Fairy tales may not be real, but they are true. In the olden days they were told to adults because life was hard and in the magical delight and adventure of a welltold tale there was care for the soul. One meaning of "they all lived happily ever after" is that no matter what fate throws in our path, there is always hope. When I discovered that the words fairy, fate, and faith share the same Latin root, "fay", the deep wisdom I find in fairy tales was affirmed. Pause a moment with this new meaning. Fairy tale becomes "Fate Story."

One year ago I wrote an essay describing my first glimpse of an empty nest. My third child set off for college on September 20. I was home alone for the first time in twenty-three years. I believed my "fate story" was beginning a new chapter in which I, the main character, would discover a daily life without the tender attachments, nor demanding, exhausting responsibilities of single parenthood. I wrote, "I am hysterical with freedom". Anything was possible.

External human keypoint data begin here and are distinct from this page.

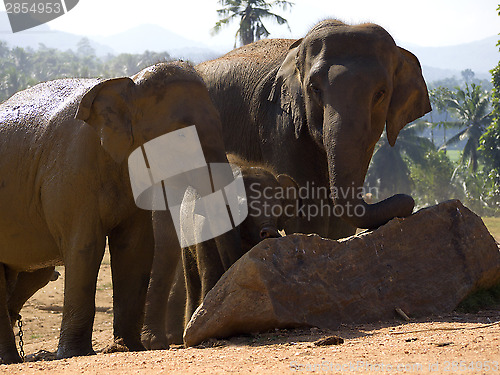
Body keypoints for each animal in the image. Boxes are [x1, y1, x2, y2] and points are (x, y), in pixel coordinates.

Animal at [0, 61, 234, 364]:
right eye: (182, 134)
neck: (128, 84)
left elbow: (137, 247)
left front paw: (128, 347)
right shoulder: (71, 172)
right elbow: (85, 247)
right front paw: (74, 353)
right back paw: (10, 360)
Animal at [141, 156, 298, 350]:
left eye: (278, 207)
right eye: (242, 208)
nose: (270, 232)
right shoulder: (203, 225)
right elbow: (210, 267)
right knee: (192, 278)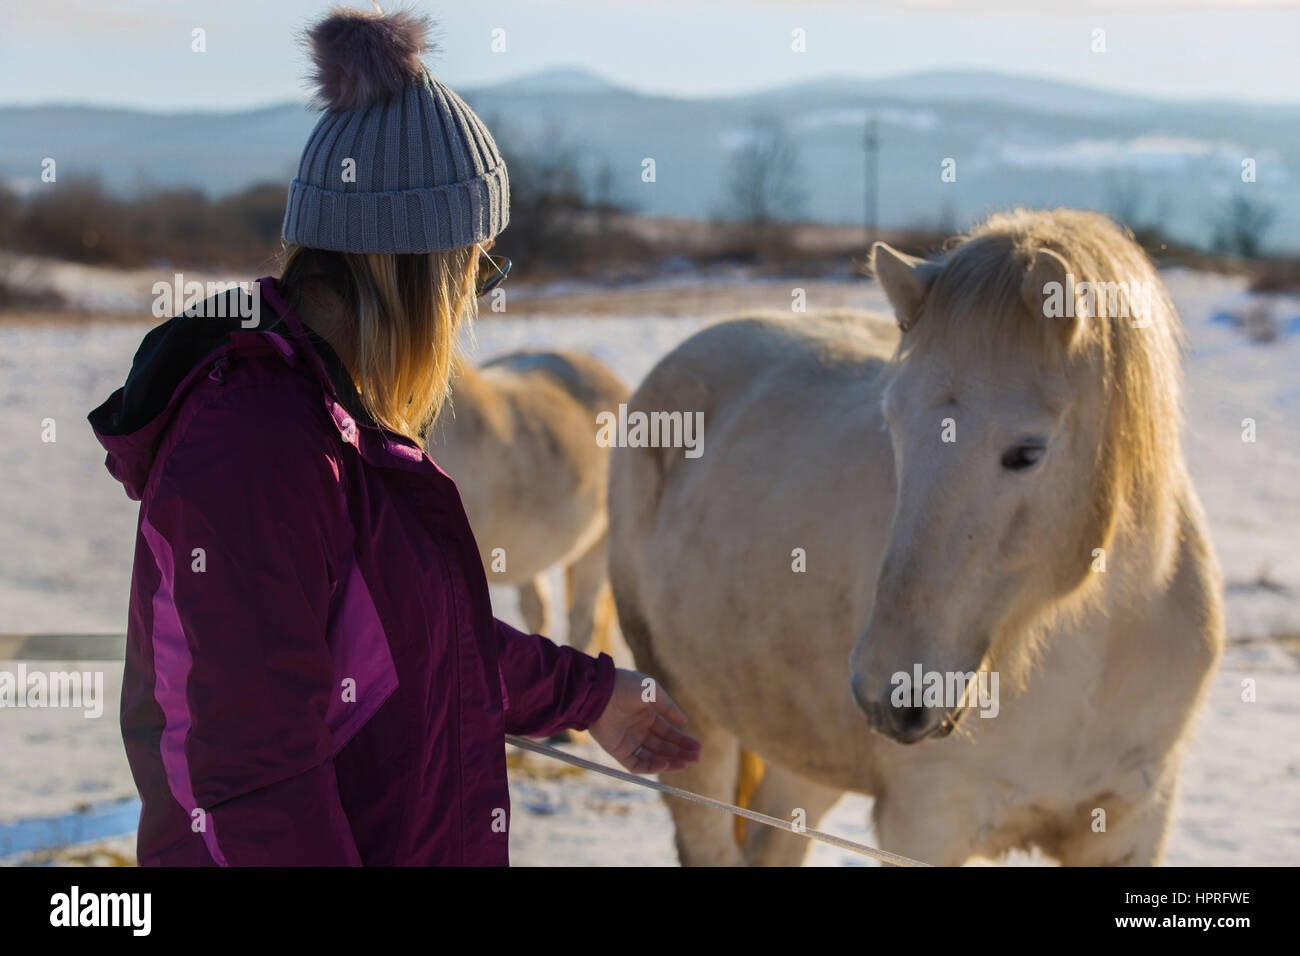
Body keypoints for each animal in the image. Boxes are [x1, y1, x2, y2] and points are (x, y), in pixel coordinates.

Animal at [605, 209, 1216, 868]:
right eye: (893, 425)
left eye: (1027, 452)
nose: (887, 693)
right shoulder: (926, 826)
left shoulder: (1131, 827)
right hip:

On October 6, I returned from a trip to hear a message on my answering machine from her father. "Megan has hepatitis. She wants you to call." Our twenty-three year old daughter lived in Southern California, had two jobs and was going to graduate school. My first-born. My dream come true. A woman. My child. Her voice quavered on the phone, "Mama, I don't feel good." Cinderella's mother is suddenly ill and then dies. Snow White's stepmother hears unwanted truth in the mirror. She becomes murderous with envy. Sleeping Beauty, by merely turning fifteen, falls into a curse she never knew was made in her name. The lives of three famous fairy tale daughters changed in an instant. My daughter's life changed too.

Life as we expected it to be became something else entirely. A journey with an unknown destination had begun. We were thrust into dangers. We were at the mercy of strangers. Our deep, dark, dangerous forest was an Intensive Care Unit where my daughter got sicker and sicker and sicker until at the threshold of death, the miracle of a liver, which is a gift of life from death, was offered on November 22. There was one successful surgery. Then another necessary one and she was home before Christmas. Today she wears her Mercedes incision as a priceless, beautiful jewel. Today, if asked, she might say that her life is richer for having taken such a difficult journey.

I cannot tell my daughter's story. It belongs to her. But I can tell my own; the Fate Story of the mother who was witness, companion and advocate during a crisis that broke my heart often, terrified me regularly and allowed me to be among those who heal by wits, by skills, by training, by instinct, by practice, by humor, by faith, by teamwork, by fury, by determination and by grace.

Through this whole true story, nurses have been the guides, the support and the bridge between worlds for me. Thrown together by fate, deep trust was required. The wisdom within old stories also helped me find meaning in crisis. I told stories to my daughter in the ICU and sometimes to doctors and nurses too. I thought I was simply distracting her from her pain and fear, but I learned that the stories were healing for us all. Today, with deep respect and gratitude, I offer them to you. May they be good medicine.